51LwRVTUmDL._SX369_BO1,204,203,200_The Indo-Pakistani War of 1965 featured the largest tank battles seen up to that point since the Second World War.  However, these battles would soon be eclipsed in size and in the popular consciousness by the armored battles of the Arab-Israeli wars of 1967 and 1973.  While much ink has been spilled regarding the tank battle of the Arab-Israeli wars, far less has been written about the Indo-Pakistani War of 1965.  Fortunately, author David Higgins seeks to fill the void with his new entry in the Osprey Duel series with M48 Patton vs Centurion: Indo-Pakistani War 1965.

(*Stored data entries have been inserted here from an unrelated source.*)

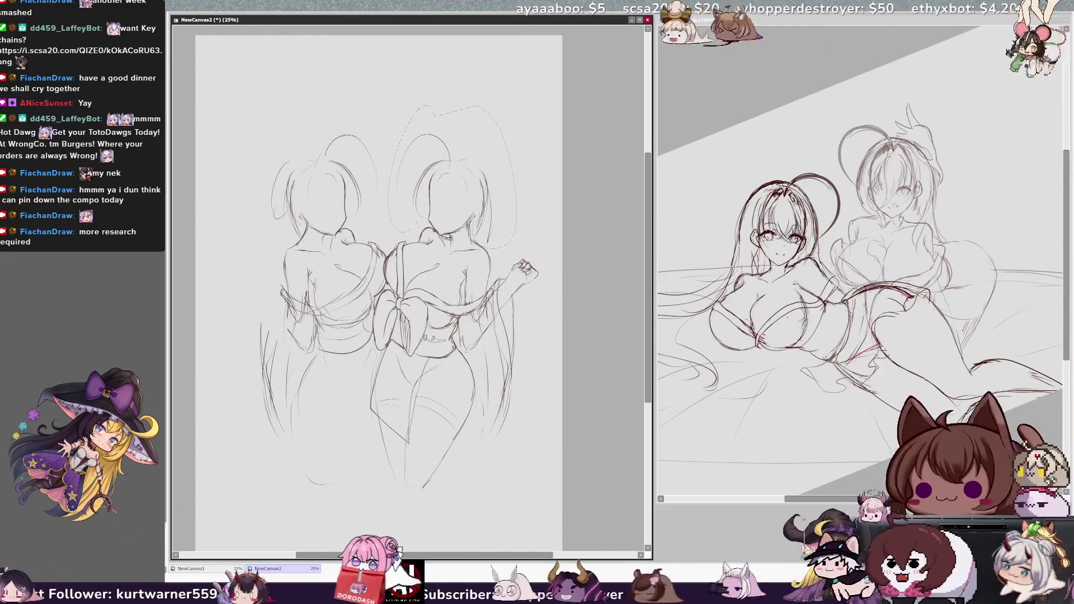
pyautogui.moveTo(496, 238)
pyautogui.mouseDown()
pyautogui.moveTo(507, 207)
pyautogui.moveTo(492, 208)
pyautogui.mouseUp()
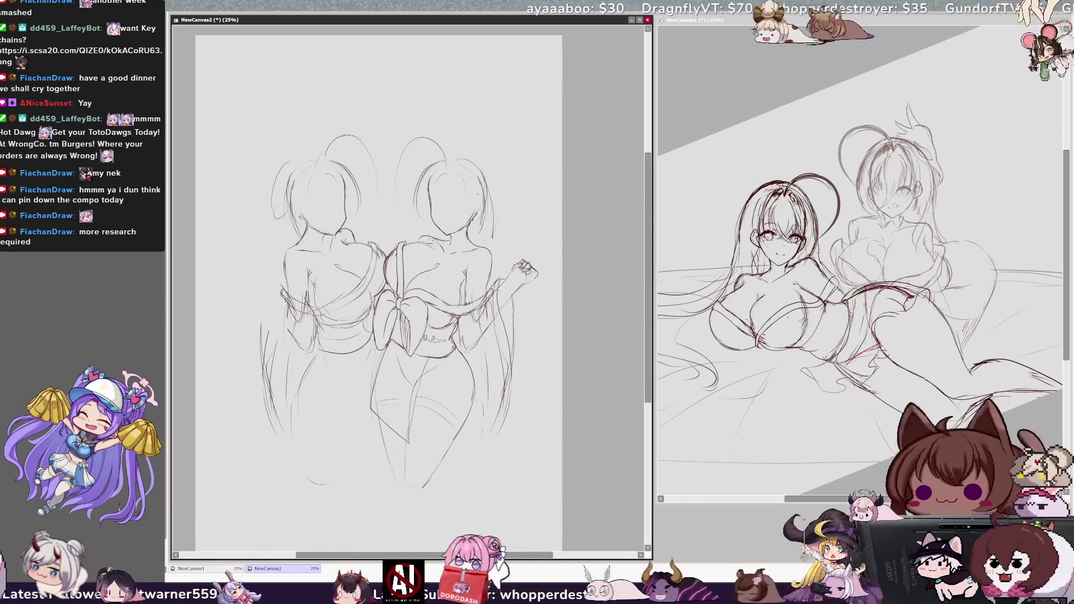
# Refine the right figure's hair outline, then reshape the left figure's hair and body with a transform.
pyautogui.moveTo(446, 159)
pyautogui.mouseDown()
pyautogui.moveTo(463, 157)
pyautogui.moveTo(420, 200)
pyautogui.mouseUp()
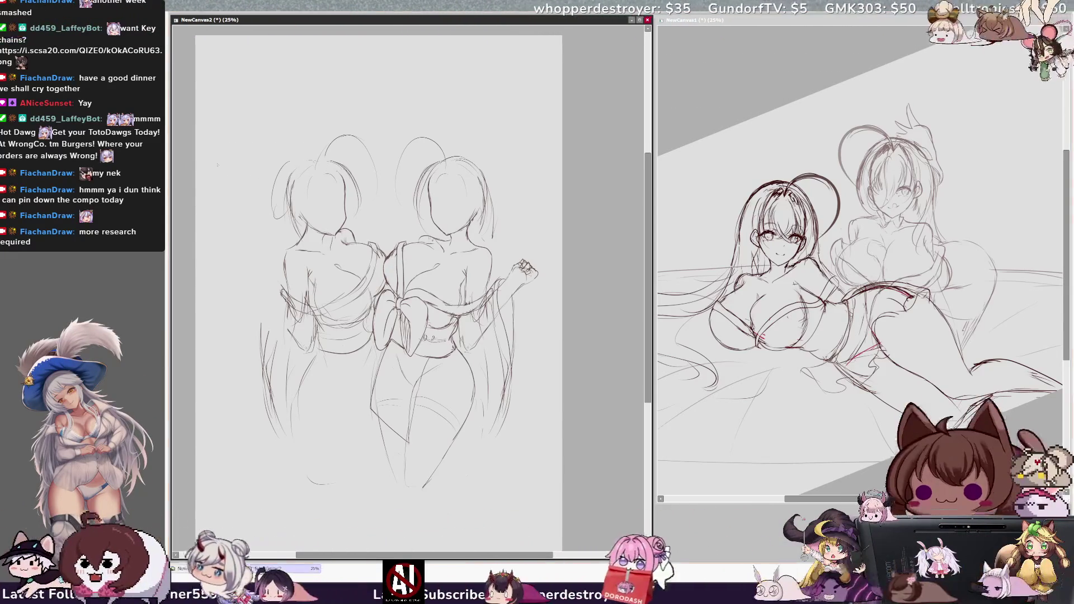
pyautogui.moveTo(349, 504)
pyautogui.mouseDown()
pyautogui.moveTo(388, 233)
pyautogui.moveTo(280, 127)
pyautogui.moveTo(304, 314)
pyautogui.moveTo(353, 323)
pyautogui.mouseUp()
pyautogui.press('ctrl+t')
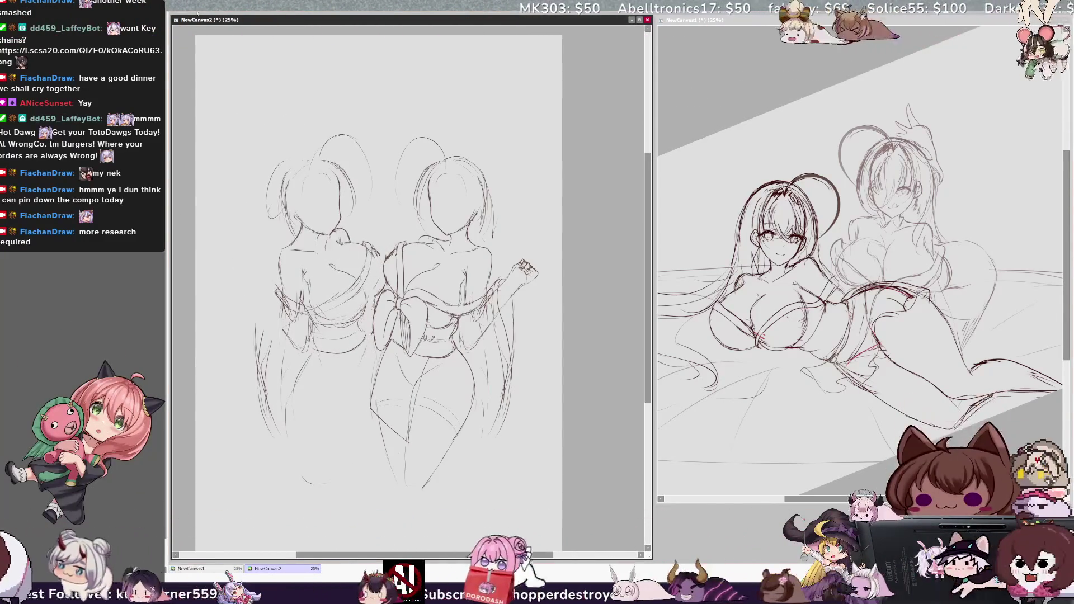
pyautogui.press('Return')
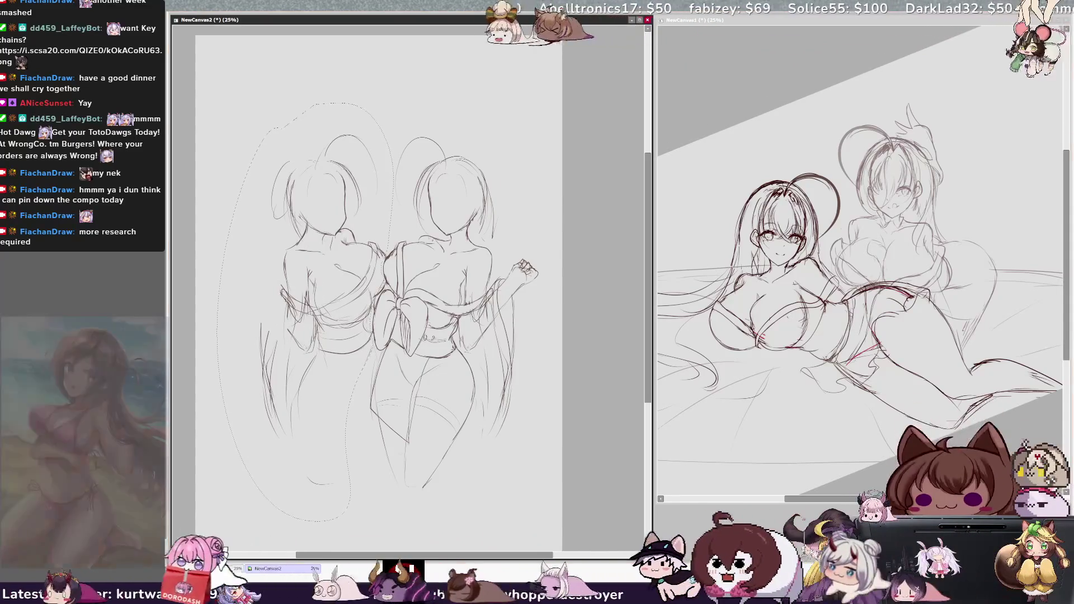
pyautogui.press('ctrl+d')
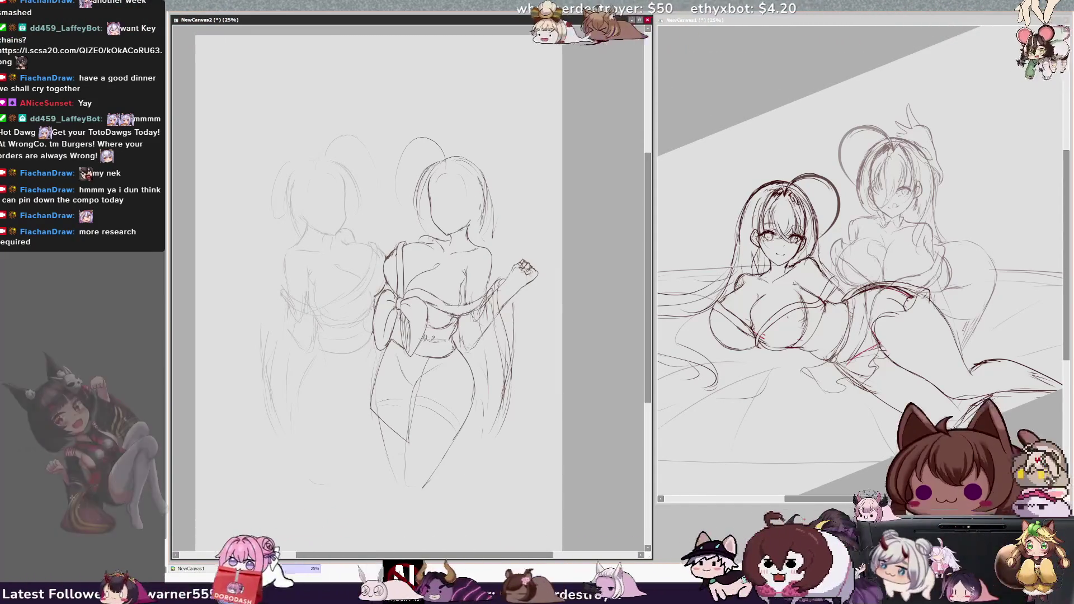
# Draw a looped hair strand atop the right figure's head, checking the sketch in mirrored view.
pyautogui.press('h')
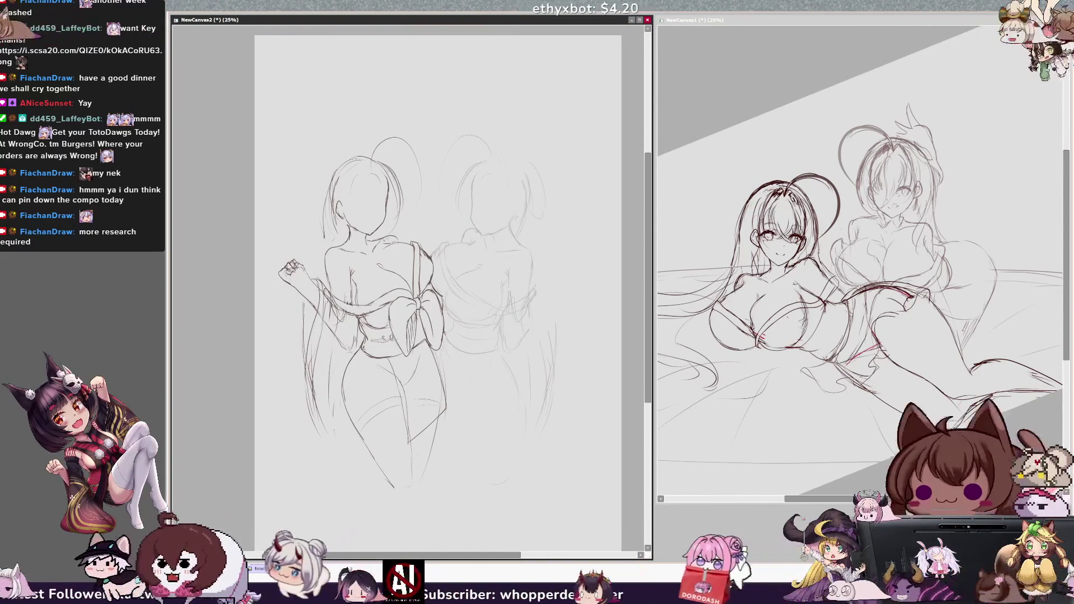
pyautogui.press('h')
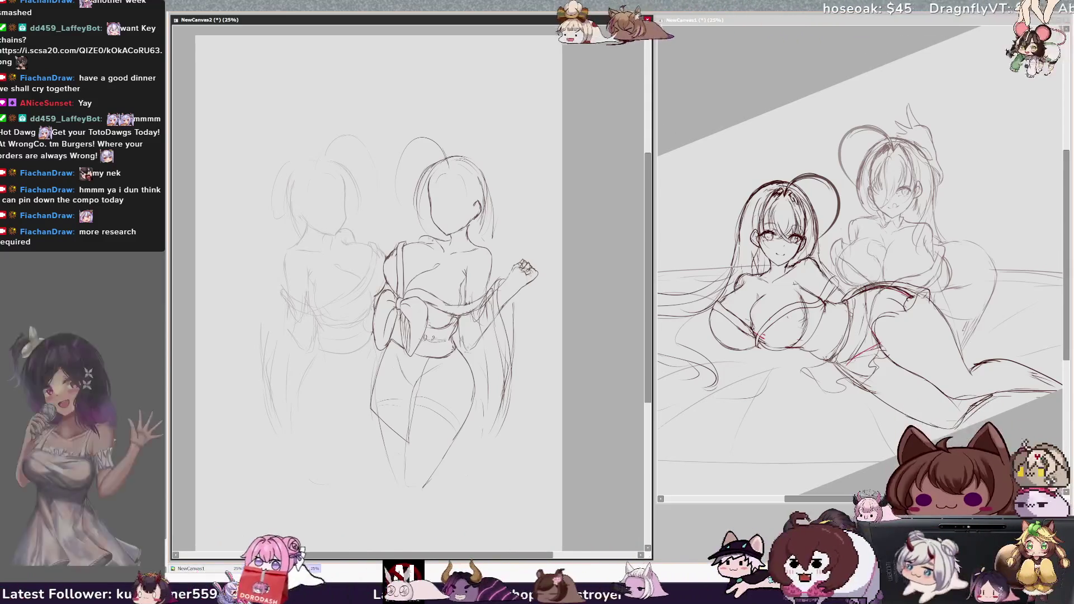
pyautogui.moveTo(445, 158)
pyautogui.mouseDown()
pyautogui.moveTo(413, 141)
pyautogui.moveTo(396, 202)
pyautogui.mouseUp()
pyautogui.moveTo(395, 161); pyautogui.dragTo(396, 199)
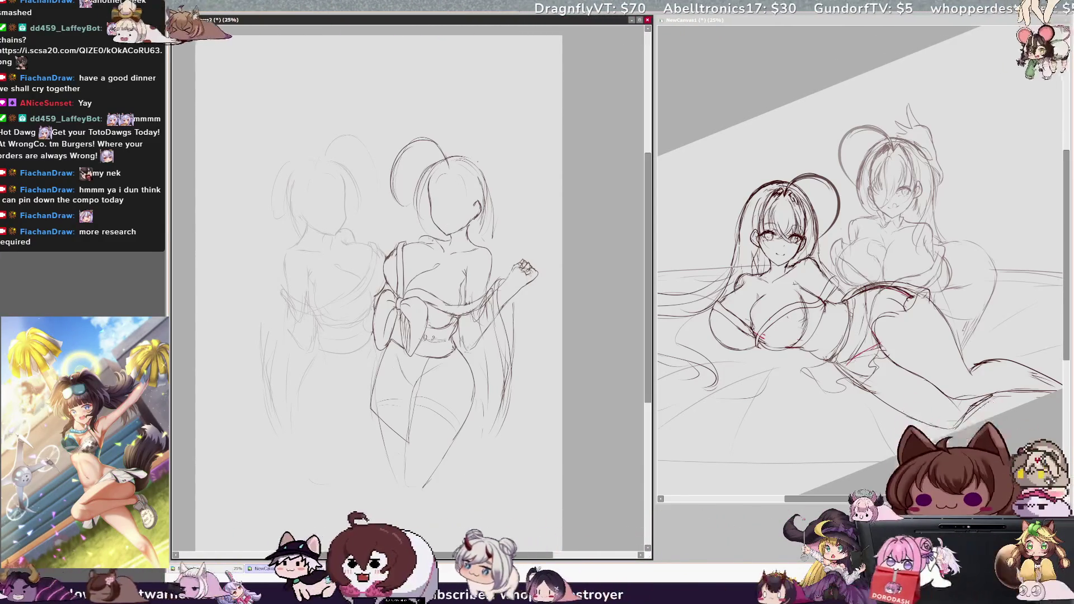
# Sketch long hair flowing down both sides of the figure and rough lines over her lower legs.
pyautogui.press('h')
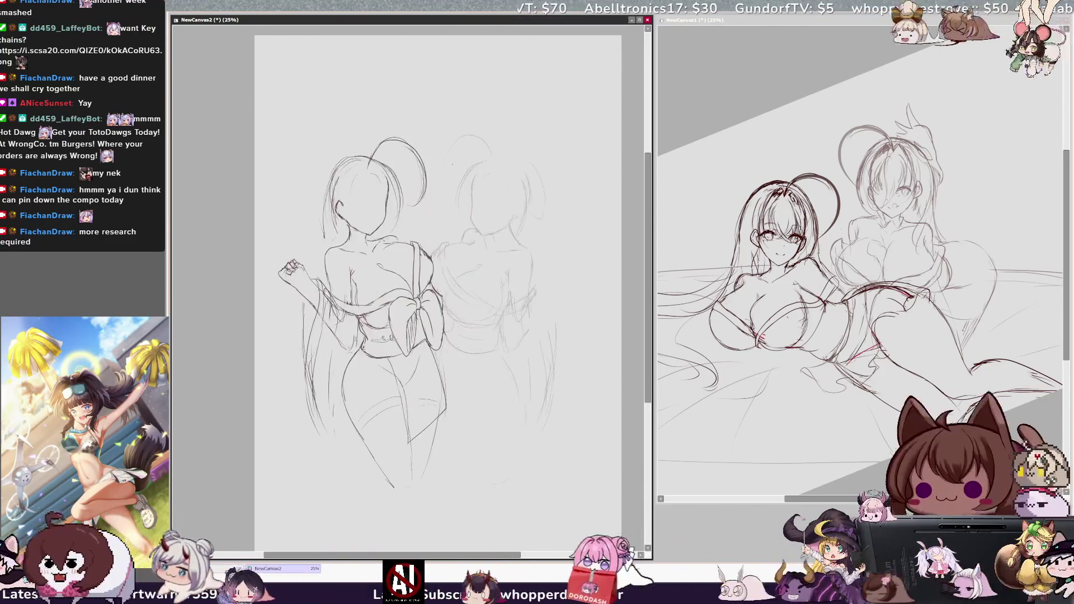
pyautogui.moveTo(330, 168); pyautogui.dragTo(321, 218)
pyautogui.moveTo(291, 330); pyautogui.dragTo(263, 431)
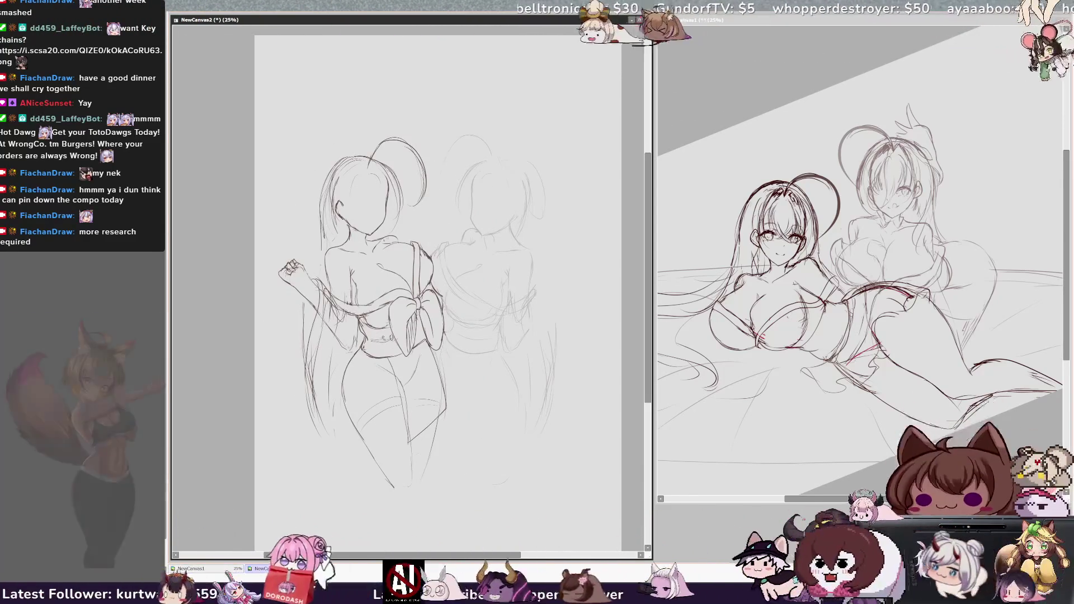
pyautogui.press('h')
pyautogui.moveTo(545, 358)
pyautogui.mouseDown()
pyautogui.moveTo(547, 448)
pyautogui.moveTo(531, 475)
pyautogui.mouseUp()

While the Indo-Pakistani War of 1965 may have some superficial similarities to the more well-known Arab-Israeli wars, there are some important differences.  While M48 Patton tanks and Centurion tanks were used in both conflicts, in the Arab-Israeli wars both of these tanks were operated by the Israelis against Soviet built Arab operated tanks.  The Indo-Pakistani war of 1965 features U.S. built Patton tanks lined up against British Centurion tanks, making it one of the few examples of a postwar armor conflict featuring Western built tanks on both sides.  The other noticeable difference between the two conflicts was that the difference in crew training and quality was not nearly as pronounced in the Indo-Pakistani war as it was between Arab and Israeli forces.

The format of the book follows the same pattern as earlier Osprey Duel books and is Mr. Higgins fifth book in the series.   A good deal of technical information is presented about both tanks, as is the norm in this series.  While there are considerable differences between the two tanks, it becomes clear that they are fairly well matched adversaries.  The Centurion and the M48 are both well-known and the technical descriptions of the vehicle may be “old hat” for well-read on the topic.  That said, the vehicle descriptions are well written and contain some nice illustrations.  The technical descriptions are followed by a section describing the history and organization of the Indian and Pakistani armored forces, information which will probably be new to many readers.   This section is followed by a description of the events of the campaign, interesting reading of a war which has not been described often in other sources.

The conclusion of the book notes that neither vehicle proved itself as markedly superior to the other, factors such as morale, crew training and leadership being more important in determining the outcome of any particular engagement between the two combatants.  The war was essentially a draw and while crews on both sides often fought bravely, higher level leadership was often tentative and ineffective on both sides.   The book does not really say if Western observers took many lessons from this particular war, either in regards to the performance of the vehicles or the tactics used.

Available through Amazon for under $15, this book is well worth the price.  By our count, Mr. Higgins is second only to Steven Zaloga in the number of tank themed “Duel” series books authored thus far.  Based on this book and his previous entries in the series, we hope to see more “Duel” books from Mr. Higgins in the future.